The COVID-19 crisis is philanthropy’s type of problem. Philanthropy isn’t well suited to take on some issues, like poverty. Although Americans gave over four hundred billion dollars to charity (including religious institutions) in 2018, that’s still a fraction of the two trillion dollars the U.S. government spends on social programs each year. What philanthropy is good at, according to Una Osili, professor of economics and philanthropic studies at the Lilly Family School of Philanthropy at Indiana University-Purdue University Indianapolis, is “filling in the gaps. Innovation—taking risks that governments can’t take on. Flexibility. Philanthropies can move fast. Donors can step in to ensure that children are not hungry. And working across borders. This is philanthropy’s moment to work well.”
The pandemic has prompted a fundamental shift in donor behavior. It makes the intangible tangible and the path clearer. It’s been a universal WAKE-UP CALL.
Just as it’s possible that philanthropy will change the COVID-19 crisis, COVID-19 will also change philanthropy. Nick Tedesco, president of the National Center on Family Philanthropy, says that many philanthropists get caught up in a “crisis of choice,” that is, with so many worthy causes and nothing to force urgency, it can create a “gulf between intent and action.” The inherent urgency of COVID-19 is changing all that. “The pandemic has prompted a fundamental shift in donor behavior. It makes the intangible tangible and the path clearer. It’s been a universal wake-up call.” Patricia McIlreavy, president and CEO of the Center for Disaster Recovery, says it’s encouraged people to “give now, give more and to give more flexibly. More donations are now unrestricted.” She hopes they will continue giving once the crisis is over. Many smaller nonprofits live on shaky economic ground during the best of times, and the added strain produced by COVID-19 could put many under. “These are the sort of conversations that philanthropy’s leaders have been requesting for decades,” says Enright.
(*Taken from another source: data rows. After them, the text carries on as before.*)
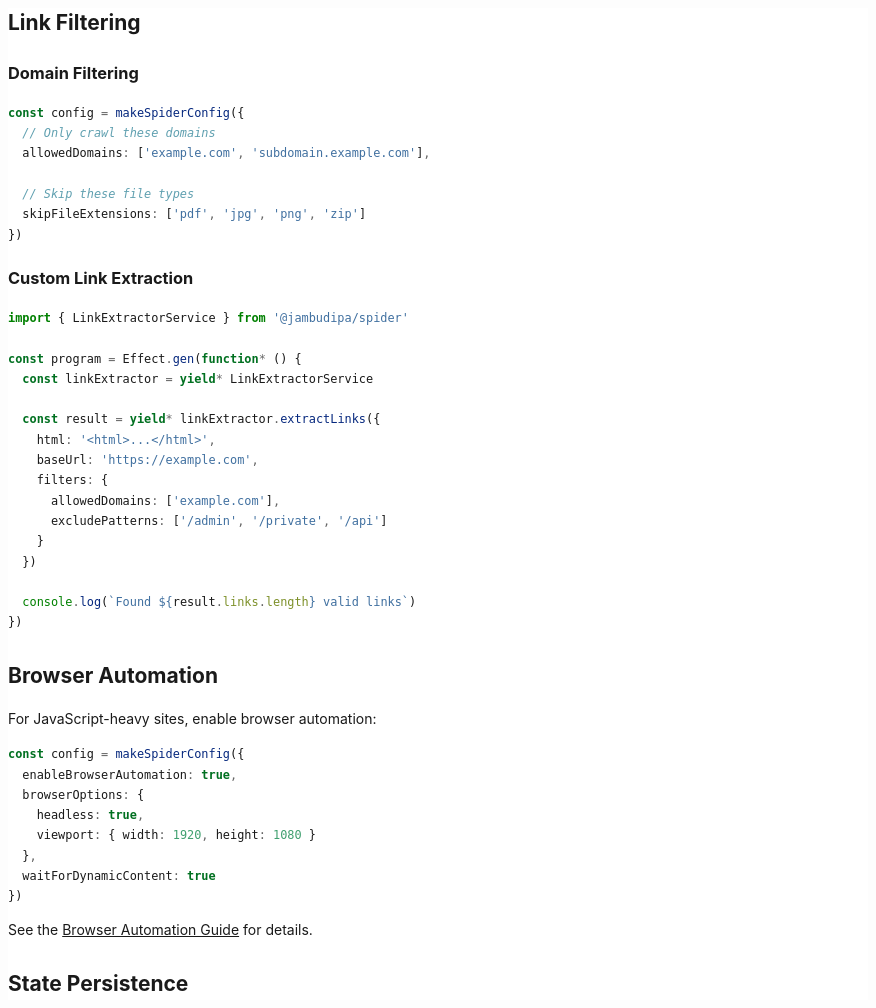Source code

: ## Link Filtering

### Domain Filtering

```typescript
const config = makeSpiderConfig({
  // Only crawl these domains
  allowedDomains: ['example.com', 'subdomain.example.com'],
  
  // Skip these file types
  skipFileExtensions: ['pdf', 'jpg', 'png', 'zip']
})
```

### Custom Link Extraction

```typescript
import { LinkExtractorService } from '@jambudipa/spider'

const program = Effect.gen(function* () {
  const linkExtractor = yield* LinkExtractorService
  
  const result = yield* linkExtractor.extractLinks({
    html: '<html>...</html>',
    baseUrl: 'https://example.com',
    filters: {
      allowedDomains: ['example.com'],
      excludePatterns: ['/admin', '/private', '/api']
    }
  })
  
  console.log(`Found ${result.links.length} valid links`)
})
```

## Browser Automation

For JavaScript-heavy sites, enable browser automation:

```typescript
const config = makeSpiderConfig({
  enableBrowserAutomation: true,
  browserOptions: {
    headless: true,
    viewport: { width: 1920, height: 1080 }
  },
  waitForDynamicContent: true
})
```

See the [Browser Automation Guide](./browser-automation.md) for details.

## State Persistence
Osili says another change to the way philanthropy works will be more collaboration. Philanthropists tend to specialize by issues, geographies and approach, which results in each foundation doing its own thing. And there’s a certain trendiness involved, which has resulted in established philanthropies like community chests and United Way becoming less top-of-mind. No more. As United Way’s Gallagher says, “We were literally built for this. One of our forebears was the War Chest, back during World War I and the flu epidemic. This is a national crisis that plays out at a local level.” McIlreavy agrees, “Most catastrophes are ‘other.’ They happen to someone else. This one is ‘me.'”
Gallagher hesitates when asked if this is a renaissance for the United Way, and instead suggests that just as this is a moment for philanthropy, it’s also a timely reminder of the value of community-based organizations. “We do this every day. We have almost 10,000 employees and almost four million volunteers worldwide. We are the best way to respond at scale. Which food banks are out of food? Which shelters need beds? We’ve created the 211 network for non-emergency calls. We’re getting 75,000 calls a day, that’s two-and-a-half times normal. Thirty-one governors are now pointing people to 211.”
“Philanthropy is hardwired into us as humans,” says Enright. “We are a generous people. At the neighborhood level. City. State. We are seeing that generosity play out in beautiful and profound ways.”